Interpretive Summary: Genomic selection requires a training set (TRS) of individuals with genotype and phenotype upon which the prediction model is based. The optimization of the TRS in genomic selection has received much interest in both animal and plant breeding, because it is critical to the accuracy of the prediction models. Population structure in a breeding program indicates the existence of groups such that individuals are more related within than between groups. In this study, we evaluated five different TRS design algorithms for prediction accuracy in the presence of different levels of population structure. Accuracies ranged across traits and population size from 0.12 to 0.59 and from 0.20 to 0.72 in wheat and rice populations, respectively. The sampling method that captured the most phenotypic variation in the TRS also had the best performance in the presence of population structure. The wheat dataset showed mild population structure while the rice dataset had high population structure and this difference affected which method to use. Our results indicated that the best method to optimize the TRS depends on the level of population structure in the dataset, indicating that population structure plays an important role in the optimization of the TRS.

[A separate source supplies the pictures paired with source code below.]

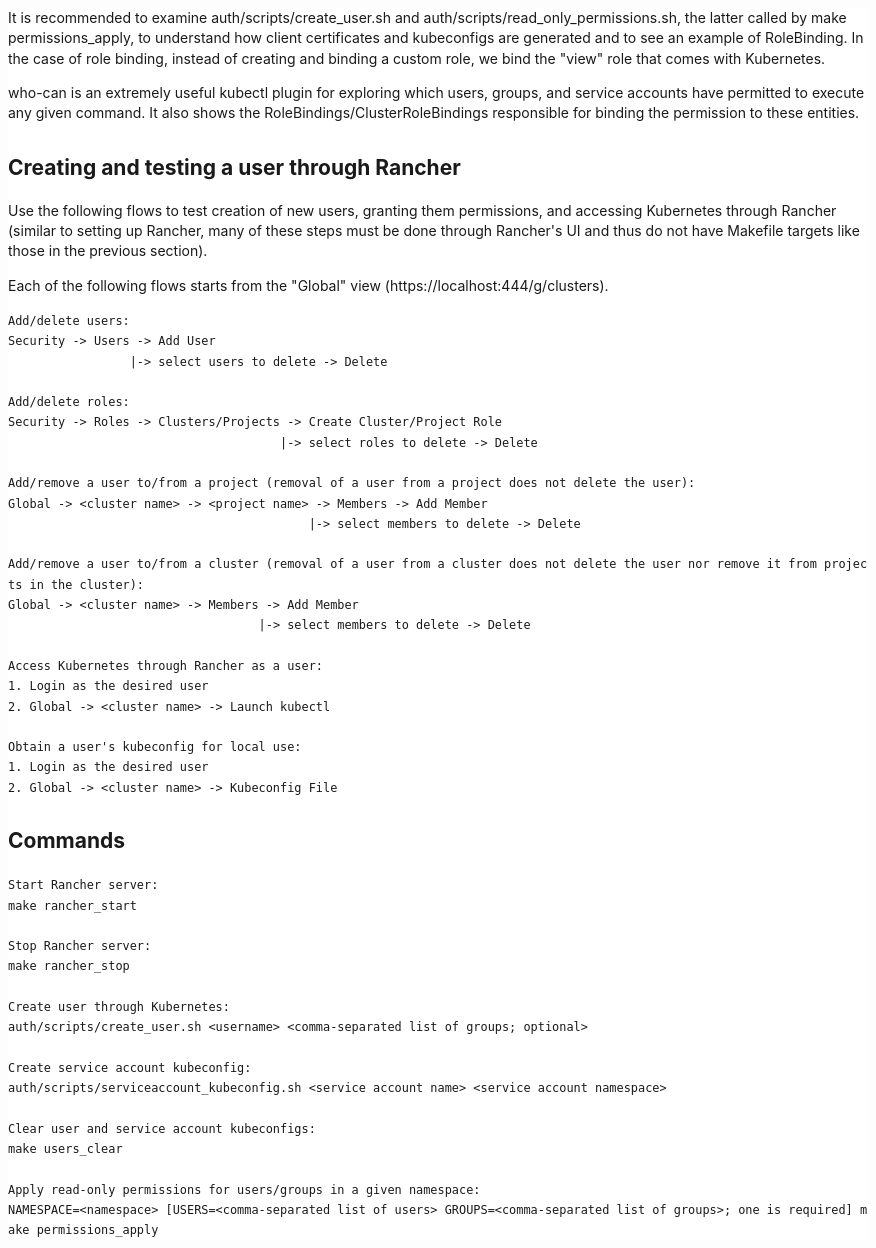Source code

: It is recommended to examine auth/scripts/create_user.sh and auth/scripts/read_only_permissions.sh, the latter called by make permissions_apply, to understand how client certificates and kubeconfigs are generated and to see an example of RoleBinding. In the case of role binding, instead of creating and binding a custom role, we bind the "view" role that comes with Kubernetes.

who-can is an extremely useful kubectl plugin for exploring which users, groups, and service accounts have permitted to execute any given command. It also shows the RoleBindings/ClusterRoleBindings responsible for binding the permission to these entities.

## Creating and testing a user through Rancher
Use the following flows to test creation of new users, granting them permissions, and accessing Kubernetes through Rancher (similar to setting up Rancher, many of these steps must be done through Rancher's UI and thus do not have Makefile targets like those in the previous section).

Each of the following flows starts from the "Global" view (https://localhost:444/g/clusters).

```
Add/delete users:
Security -> Users -> Add User
                 |-> select users to delete -> Delete

Add/delete roles:
Security -> Roles -> Clusters/Projects -> Create Cluster/Project Role
                                      |-> select roles to delete -> Delete

Add/remove a user to/from a project (removal of a user from a project does not delete the user):
Global -> <cluster name> -> <project name> -> Members -> Add Member
                                          |-> select members to delete -> Delete

Add/remove a user to/from a cluster (removal of a user from a cluster does not delete the user nor remove it from projects in the cluster):
Global -> <cluster name> -> Members -> Add Member
                                   |-> select members to delete -> Delete

Access Kubernetes through Rancher as a user:
1. Login as the desired user
2. Global -> <cluster name> -> Launch kubectl

Obtain a user's kubeconfig for local use:
1. Login as the desired user
2. Global -> <cluster name> -> Kubeconfig File
```

## Commands
```
Start Rancher server:
make rancher_start

Stop Rancher server:
make rancher_stop

Create user through Kubernetes:
auth/scripts/create_user.sh <username> <comma-separated list of groups; optional>

Create service account kubeconfig:
auth/scripts/serviceaccount_kubeconfig.sh <service account name> <service account namespace>

Clear user and service account kubeconfigs:
make users_clear

Apply read-only permissions for users/groups in a given namespace:
NAMESPACE=<namespace> [USERS=<comma-separated list of users> GROUPS=<comma-separated list of groups>; one is required] make permissions_apply

```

Technical Abstract: The optimization of the training set (TRS) in genomic selection (GS) has received much interest in both animal and plant breeding, because it is critical to the accuracy of the prediction models. In this study, five different TRS sampling algorithms, stratified sampling, mean of the Coefficient of Determination (CDmean), mean of Predictor Error Variance (PEVmean), stratified CDmean (StratCDmean) and random sampling, were evaluated for prediction accuracy in the presence of different levels of population structure. Accuracies ranged across traits and population size from 0.12 to 0.59 and from 0.20 to 0.72 in wheat and rice populations, respectively. The sampling method that captured the most phenotypic variation in the TRS had the best performance in the presence of population structure. The wheat dataset showed mild population structure and CDmean and stratified CDmean methods showed the highest accuracies for all the traits except for test weight and heading date. The rice dataset had high population structure and the approach based on stratified sampling showed the highest accuracies for all traits. In general, CDmean minimized the relationship between genotypes in the TRS, maximizing the relationship between TRS and TS. This makes it suitable as an optimization criterion for long-term selection. Our results indicated that the best criterion used to optimize the TRS depends on the level of population structure in the dataset, indicating that population structure plays an important role in the optimization of the TRS.